Problem - Workarounds are not forever

Where it could be said that an Incident is the reactive response to an event, Problems are generally proactive, identifying issues that are known to exist, have the potential to wrong, but are managed through known workarounds.

An easy analogy of a Problem would be following a recipe that calls for sugar, knowing you don't have any and using honey instead. The dish may come out o.k., but is not the correct way it is done. That is your workaround. The dish still comes out, and the customers may be satisfied, but it is not as good as it should be with sugar. Problem Management is about realizing that you have made several dishes without sugar using honey and making plans to go to the store to buy some sugar. When you buy it, the problem goes away.

For the most part, Incidents feed Problems. If the goal of Incident Management is to restore service as fast as possible and by any means necessary, including workarounds, then Problem Management is responsible for reviewing those workarounds and replacing them with permanent solutions so that the incident never occurs again.
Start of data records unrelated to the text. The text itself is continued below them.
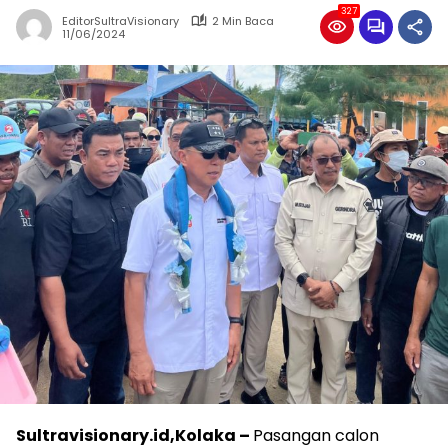
327
EditorSultraVisionary
2 Min Baca
11/06/2024
Sultravisionary.id,Kolaka –
Pasangan calon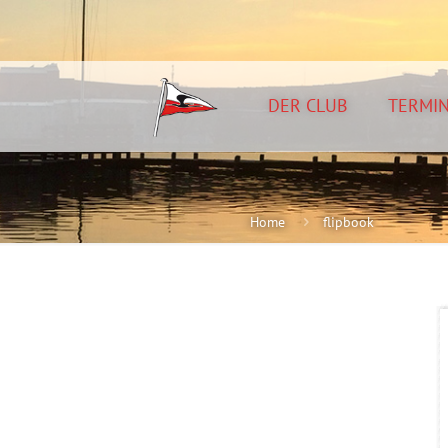
DER CLUB
TERMI
Home
flipbook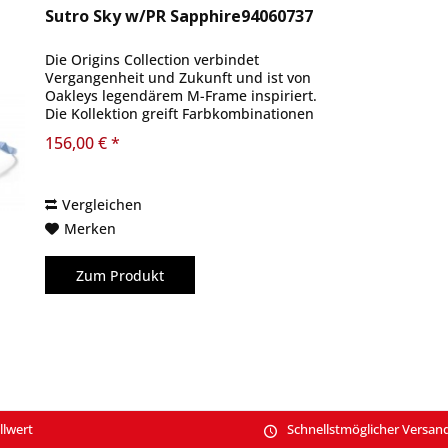
Sutro Sky w/PR Sapphire94060737
Die Origins Collection verbindet
Vergangenheit und Zukunft und ist von
Oakleys legendärem M-Frame inspiriert.
Die Kollektion greift Farbkombinationen
des legendären Modells auf und
156,00 € *
kombiniert sie mit der Prizm-Glas-
Technologie. Die...
Vergleichen
Merken
Zum Produkt
llwert
Schnellstmöglicher Versan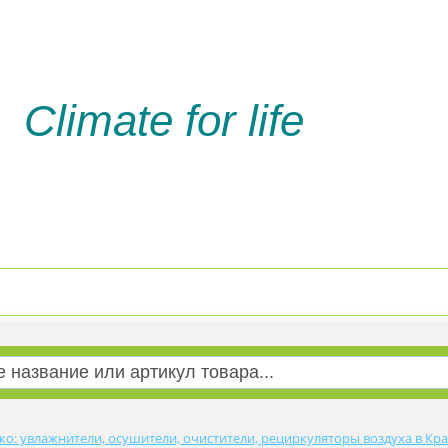
Climate for life
Доставка и оплата
Услуги м
ко: увлажнители, осушители, очистители, рециркуляторы воздуха в Кр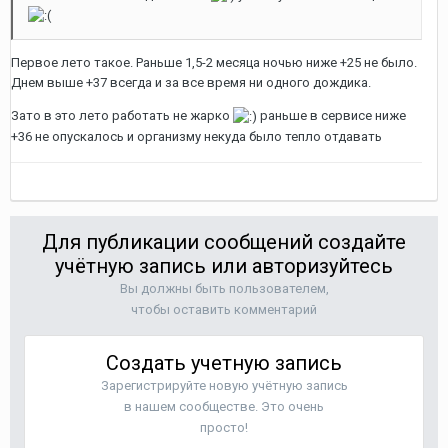
Первое лето такое. Раньше 1,5-2 месяца ночью ниже +25 не было.
Днем выше +37 всегда и за все время ни одного дождика.
Зато в это лето работать не жарко
раньше в сервисе ниже
+36 не опускалось и организму некуда было тепло отдавать
Для публикации сообщений создайте
учётную запись или авторизуйтесь
Вы должны быть пользователем,
чтобы оставить комментарий
Создать учетную запись
Зарегистрируйте новую учётную запись
в нашем сообществе. Это очень
просто!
The proactive nature of Problem Management does not exist solely for Incidents; it can also apply to Event Management. Think of all of the alarms or alerts that may be occurring in a single day. Problem Management could also collect and analyze that data looking for trends where there is a risk of failure. A single alarm may seem innocent enough; ten or twenty in a week may point to a larger 'problem'. HA! That is why it is Problem Management.

So there you have it, my interpretation of Event, Incident and Problem and why they need to be understood and applied as each being their own individual process. The beauty is, this is as it is applied in IT, but can also be applied in many different areas in life.